PROMPT 1:
Format the lines of the listing as a numbered list, starting at the line with "family: Polygonaceae" and going up to and including the line with "order: Equisetales". Leave out any blank lines.

== PASSAGE PROVIDED ==

When submitting in-house code upstream, it is important to be responsive to feedback and questions, as other developers and maintainers may not be familiar with the motivations for making these changes. Be prepared for and respond to questions, and explain the background of the feature.
Candid feedback and peer review are fundamental to the open source development model. If a maintainer requests changes to the submission to make it more compatible with the parent project, evaluate and implement the feedback. Following the lead of the project maintainer may require modifications to the submission, but will increase the likelihood that other project participants will help maintain the code in the future.
Many projects have standard guidelines for how source code should be formatted and submitted. Some projects also have very specific guidance on how code should be structured. It is important to ensure that upstream contributions match these guidelines, because non-adherence can lead to a rejection from the project maintainer.

===
== RECORDS FOR THIS TASK ==

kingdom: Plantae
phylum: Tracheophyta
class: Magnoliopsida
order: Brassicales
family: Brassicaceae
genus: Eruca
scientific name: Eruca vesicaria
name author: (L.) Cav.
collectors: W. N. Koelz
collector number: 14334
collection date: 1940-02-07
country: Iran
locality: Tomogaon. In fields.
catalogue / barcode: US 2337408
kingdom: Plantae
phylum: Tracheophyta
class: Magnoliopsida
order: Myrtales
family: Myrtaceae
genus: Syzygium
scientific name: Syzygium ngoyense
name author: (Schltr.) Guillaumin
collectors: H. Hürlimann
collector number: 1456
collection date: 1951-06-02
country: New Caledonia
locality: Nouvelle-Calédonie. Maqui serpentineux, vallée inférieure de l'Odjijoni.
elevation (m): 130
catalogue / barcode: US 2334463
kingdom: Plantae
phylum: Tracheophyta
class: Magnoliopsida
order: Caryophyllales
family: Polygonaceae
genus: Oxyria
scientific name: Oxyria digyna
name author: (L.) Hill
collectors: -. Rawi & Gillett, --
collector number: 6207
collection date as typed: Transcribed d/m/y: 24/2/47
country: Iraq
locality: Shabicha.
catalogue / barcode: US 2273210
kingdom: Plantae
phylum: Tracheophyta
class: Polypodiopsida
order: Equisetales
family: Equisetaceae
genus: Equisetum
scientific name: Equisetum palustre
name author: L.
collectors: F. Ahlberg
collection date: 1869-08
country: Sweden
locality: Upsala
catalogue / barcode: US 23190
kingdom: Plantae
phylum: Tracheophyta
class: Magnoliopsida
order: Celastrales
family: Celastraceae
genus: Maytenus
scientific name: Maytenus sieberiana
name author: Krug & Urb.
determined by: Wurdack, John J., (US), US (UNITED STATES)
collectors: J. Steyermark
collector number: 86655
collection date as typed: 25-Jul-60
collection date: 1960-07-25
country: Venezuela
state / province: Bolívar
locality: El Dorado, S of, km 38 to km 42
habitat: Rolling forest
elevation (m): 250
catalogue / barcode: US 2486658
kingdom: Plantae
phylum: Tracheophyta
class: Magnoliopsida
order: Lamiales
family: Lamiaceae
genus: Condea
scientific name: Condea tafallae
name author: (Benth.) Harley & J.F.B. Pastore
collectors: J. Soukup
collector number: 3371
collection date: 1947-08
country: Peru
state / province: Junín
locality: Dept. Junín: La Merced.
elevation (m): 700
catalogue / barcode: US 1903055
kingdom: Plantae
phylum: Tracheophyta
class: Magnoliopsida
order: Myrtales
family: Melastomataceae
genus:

===

PROMPT 2:
Resume the passage on contributing in-house code upstream from where it stops.

EXPECTED OUTPUT 1:
1. family: Polygonaceae
2. genus: Oxyria
3. scientific name: Oxyria digyna
4. name author: (L.) Hill
5. collectors: -. Rawi & Gillett, --
6. collector number: 6207
7. collection date as typed: Transcribed d/m/y: 24/2/47
8. country: Iraq
9. locality: Shabicha.
10. catalogue / barcode: US 2273210
11. kingdom: Plantae
12. phylum: Tracheophyta
13. class: Polypodiopsida
14. order: Equisetales

EXPECTED OUTPUT 2:
Most open source projects have detailed guidelines for the patch submission and review process. These processes are generally taken very seriously, and submissions to the project should follow them closely. This topic is covered in greater detail in another Linux Foundation publication, Understanding Open Source Development.
Upstreaming is the process of submitting in-house modifications to open source software back to the project for inclusion in the main development tree. This process can substantially reduce costs by minimizing internally maintained code. By following best practices and working within the processes of the project, upstreaming can result in lower maintenance costs, faster feature development, and better products.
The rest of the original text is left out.